Prima di tutto è stato importante riconoscere che il mio era un problema di procrastinazione. Non riuscendo a costringermi a fare i lavori che il mio cervello reputava noiosi, ho iniziato a interessarmi ai metodi per organizzare il lavoro. Dovevo trovare una soluzione, perché nel lavoro da dipendente non posso decidere io cosa va fatto, mi viene imposto.
E un primo passo in avanti era trovare dei sistemi che mi permettessero di non perdere in giro pezzi, di rispettare le scadenze e di finire i compiti che mi venivano assegnati, senza farmi paralizzare dalla paura o dalla noia.
Uno dei primi libri che mi ha aiutato a sistematizzare il mio modo di lavorare è stato Detto Fatto di David Allen. Basato sul sistema di sua invenzione Getting Things Done, Allen spiegava come raccogliere e organizzare tutte le “cose” che affollano la mente, per poterla liberare da questo peso ed essere in grado di concentrarsi sul lavoro da fare. In primis si tratta di scrivere. Scrivere le cose da fare, i progetti, tutte quelle piccole incombenze che ci fanno ammattire perché continuano a ronzare in testa. E poi spezzettarle in passi più digeribili.
Scrivermi le cose ha effettivamente migliorato il mio modo di lavorare. E mi ha stimolato ad approfondire sempre di più il mio interesse per questi metodi di organizzare le informazioni. Ne ho già scritto in questo articolo dedicato alla scrittura.
Perché il mio cervello non solo odia fare le cose che non lo interessano, ma è sempre in movimento. Viene attirato dalle cose che leggo, dalle immagini che vedo, dalle conversazioni che sento, generando un flusso costante di pensieri caotici.
Temo di essere ripetitiva, ma se devo identificare l’azione che più mi ha aiutata in questi anni a trovare un equilibrio in questa società fissata con la produttività, è il prendere appunti.
Prendere appunti è un abitudine che mi ha letteralmente cambiato la vita. Negli anni ho imparato – grazie agli appunti – a distinguere meglio le informazioni importanti da quelle superflue, a fissare delle priorità nel flusso di lavoro, a organizzare le informazioni e a minimizzare il tempo perso nel capire cosa devo fare.
Ho sviluppato una vera e propria fissazione per i supporti cartacei (non toccatemi i miei Leuchtturm e i miei taccuini Rhodia), per le penne (ormai uso solo Pentel EnerGel 0.5 nere) e per gli strumenti di organizzazione delle informazioni.
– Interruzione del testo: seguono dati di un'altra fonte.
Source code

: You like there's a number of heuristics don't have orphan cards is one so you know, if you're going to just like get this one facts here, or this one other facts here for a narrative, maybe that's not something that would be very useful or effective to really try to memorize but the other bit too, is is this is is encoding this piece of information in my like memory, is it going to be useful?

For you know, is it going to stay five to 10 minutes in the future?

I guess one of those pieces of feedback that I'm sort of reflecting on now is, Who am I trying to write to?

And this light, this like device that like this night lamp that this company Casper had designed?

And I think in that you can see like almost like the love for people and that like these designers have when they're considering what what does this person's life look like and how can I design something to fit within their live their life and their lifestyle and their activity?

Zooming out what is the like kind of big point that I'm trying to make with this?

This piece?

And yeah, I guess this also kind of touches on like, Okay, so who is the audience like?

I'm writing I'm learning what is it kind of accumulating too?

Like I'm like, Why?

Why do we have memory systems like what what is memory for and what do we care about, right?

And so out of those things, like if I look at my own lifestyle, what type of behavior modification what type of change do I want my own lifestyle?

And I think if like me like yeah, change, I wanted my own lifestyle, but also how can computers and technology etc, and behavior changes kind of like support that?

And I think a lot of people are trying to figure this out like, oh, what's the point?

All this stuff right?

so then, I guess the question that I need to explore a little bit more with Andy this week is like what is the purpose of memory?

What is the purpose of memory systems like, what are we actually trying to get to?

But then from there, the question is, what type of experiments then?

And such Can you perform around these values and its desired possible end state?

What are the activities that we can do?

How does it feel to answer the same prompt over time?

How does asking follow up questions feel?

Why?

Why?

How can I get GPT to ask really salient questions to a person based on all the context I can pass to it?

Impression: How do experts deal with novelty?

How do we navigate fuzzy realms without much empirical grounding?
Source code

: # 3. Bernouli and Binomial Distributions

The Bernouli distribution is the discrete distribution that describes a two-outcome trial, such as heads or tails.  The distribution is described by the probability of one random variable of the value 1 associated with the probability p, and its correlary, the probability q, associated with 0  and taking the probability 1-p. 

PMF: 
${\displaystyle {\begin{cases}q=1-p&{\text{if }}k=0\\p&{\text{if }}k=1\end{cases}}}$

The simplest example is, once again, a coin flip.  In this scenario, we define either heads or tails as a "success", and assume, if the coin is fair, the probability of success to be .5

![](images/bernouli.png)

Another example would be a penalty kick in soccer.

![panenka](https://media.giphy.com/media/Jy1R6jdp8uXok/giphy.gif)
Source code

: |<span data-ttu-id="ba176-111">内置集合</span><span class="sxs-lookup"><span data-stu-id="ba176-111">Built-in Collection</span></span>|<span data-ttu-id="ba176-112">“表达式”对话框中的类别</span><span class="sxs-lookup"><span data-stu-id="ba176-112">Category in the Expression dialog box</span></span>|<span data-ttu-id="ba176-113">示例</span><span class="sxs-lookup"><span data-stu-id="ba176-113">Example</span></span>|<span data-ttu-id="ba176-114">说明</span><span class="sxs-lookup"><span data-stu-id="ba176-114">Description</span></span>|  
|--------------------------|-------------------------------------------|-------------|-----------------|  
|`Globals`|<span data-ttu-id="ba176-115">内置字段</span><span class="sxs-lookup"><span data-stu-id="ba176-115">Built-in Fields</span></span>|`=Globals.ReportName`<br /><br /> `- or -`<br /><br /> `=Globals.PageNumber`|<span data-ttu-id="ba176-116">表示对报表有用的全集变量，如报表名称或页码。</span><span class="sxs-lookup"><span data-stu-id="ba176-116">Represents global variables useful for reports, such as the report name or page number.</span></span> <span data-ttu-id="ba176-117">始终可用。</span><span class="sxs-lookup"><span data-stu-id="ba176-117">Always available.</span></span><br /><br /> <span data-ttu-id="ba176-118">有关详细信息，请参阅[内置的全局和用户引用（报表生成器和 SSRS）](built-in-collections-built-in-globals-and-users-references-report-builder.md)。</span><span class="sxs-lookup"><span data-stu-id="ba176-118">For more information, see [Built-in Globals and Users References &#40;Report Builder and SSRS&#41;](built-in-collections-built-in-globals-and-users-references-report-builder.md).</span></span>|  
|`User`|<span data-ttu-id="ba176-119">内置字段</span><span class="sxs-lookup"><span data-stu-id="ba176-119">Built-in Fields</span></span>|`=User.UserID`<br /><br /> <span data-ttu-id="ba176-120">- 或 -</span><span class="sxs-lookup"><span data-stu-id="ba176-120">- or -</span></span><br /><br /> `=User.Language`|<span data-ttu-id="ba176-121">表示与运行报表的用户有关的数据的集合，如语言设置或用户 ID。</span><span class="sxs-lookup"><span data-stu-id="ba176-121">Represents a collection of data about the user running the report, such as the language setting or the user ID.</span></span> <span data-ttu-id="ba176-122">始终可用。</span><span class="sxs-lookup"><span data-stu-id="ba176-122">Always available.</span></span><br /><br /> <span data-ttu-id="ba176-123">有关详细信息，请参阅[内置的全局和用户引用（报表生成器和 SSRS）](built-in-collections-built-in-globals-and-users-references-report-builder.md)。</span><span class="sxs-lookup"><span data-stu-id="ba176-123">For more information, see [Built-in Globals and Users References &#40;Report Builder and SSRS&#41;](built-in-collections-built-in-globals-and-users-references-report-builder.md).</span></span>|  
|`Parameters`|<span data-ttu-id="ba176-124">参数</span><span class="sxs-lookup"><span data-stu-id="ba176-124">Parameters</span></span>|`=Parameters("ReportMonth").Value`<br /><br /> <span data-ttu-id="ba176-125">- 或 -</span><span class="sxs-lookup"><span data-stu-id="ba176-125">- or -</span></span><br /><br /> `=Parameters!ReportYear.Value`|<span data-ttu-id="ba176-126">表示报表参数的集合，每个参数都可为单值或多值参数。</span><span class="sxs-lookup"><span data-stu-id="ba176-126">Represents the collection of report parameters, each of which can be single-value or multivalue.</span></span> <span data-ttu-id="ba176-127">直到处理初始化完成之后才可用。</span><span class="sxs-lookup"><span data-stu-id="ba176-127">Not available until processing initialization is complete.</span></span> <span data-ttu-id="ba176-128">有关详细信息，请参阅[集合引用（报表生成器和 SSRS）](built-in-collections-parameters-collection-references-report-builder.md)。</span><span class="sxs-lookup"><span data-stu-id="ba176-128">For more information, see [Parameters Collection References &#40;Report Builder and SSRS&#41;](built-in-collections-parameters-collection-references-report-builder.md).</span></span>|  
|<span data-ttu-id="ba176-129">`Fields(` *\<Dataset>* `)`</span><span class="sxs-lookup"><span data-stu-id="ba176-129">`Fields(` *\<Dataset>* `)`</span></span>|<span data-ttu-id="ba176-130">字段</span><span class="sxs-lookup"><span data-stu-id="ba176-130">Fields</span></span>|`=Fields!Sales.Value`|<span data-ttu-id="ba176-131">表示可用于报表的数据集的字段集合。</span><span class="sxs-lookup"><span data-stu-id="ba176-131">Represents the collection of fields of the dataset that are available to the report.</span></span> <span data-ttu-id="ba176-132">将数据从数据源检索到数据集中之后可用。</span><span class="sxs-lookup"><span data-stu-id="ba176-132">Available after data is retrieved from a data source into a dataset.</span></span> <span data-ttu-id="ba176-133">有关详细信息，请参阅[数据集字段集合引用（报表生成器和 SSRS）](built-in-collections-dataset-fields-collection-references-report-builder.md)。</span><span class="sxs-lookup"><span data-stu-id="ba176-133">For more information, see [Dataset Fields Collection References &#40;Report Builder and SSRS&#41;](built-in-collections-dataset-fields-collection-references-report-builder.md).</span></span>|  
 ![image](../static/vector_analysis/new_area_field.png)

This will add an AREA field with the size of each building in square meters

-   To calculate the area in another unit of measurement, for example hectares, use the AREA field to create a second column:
Oggi riesco (più o meno) a stare dietro a tutte le incombenze di un nucleo familiare classico con lavoro, scuola, casa e le rotture di scatole conseguenti.
Affronto questa mole di “cose” con un elaborato sistema di specchi e leve composto da:
- un calendario online condiviso con mio marito;
- una lista delle cose da fare, anche questa sincronizzata su più dispositivi;
- un’app di lista della spesa condivisa;
- un diario cartaceo che mi porto sempre dietro (il Leuchtturm di cui prima);
- millesettecento to-do list, costantemente aggiornate, pasticciate, stracciate e riscritte.
- una marea di fogli di carta riciclata tenuti insieme da molle fermacarte per gli appunti volanti.
Ci sono altre cose che invece negli anni ho deciso di mollare. Nessuno dei miei conoscenti si offende più se non rispondo al telefono. O se mi perdo un vocale. Rappresentanti di classe sanno che le cose importanti della scuola me le devono dire a voce perché i gruppi WhatsApp sono TUTTI silenziati. E ho accettato il fatto che non posso fare tutto, quindi a volte decido che una cosa non la faccio, e stop.
Funziona?
Non sempre. A volte ancora perdo pezzi, imbarazzandomi oppure imbarazzando la mia famiglia. Ma non è più così grave come quando ero giovane, in cui rischiavo la bocciatura o il licenziamento. Ora galleggio serenamente nel mare degli impegni, ben sapendo che non posso affrontarli tutti insieme. Ma ho gli strumenti per organizzarli meglio.
Avete mai avuto questo tipo di problemi? Come affrontate l’organizzazione del lavoro? Raccontatemi tutto nei commenti.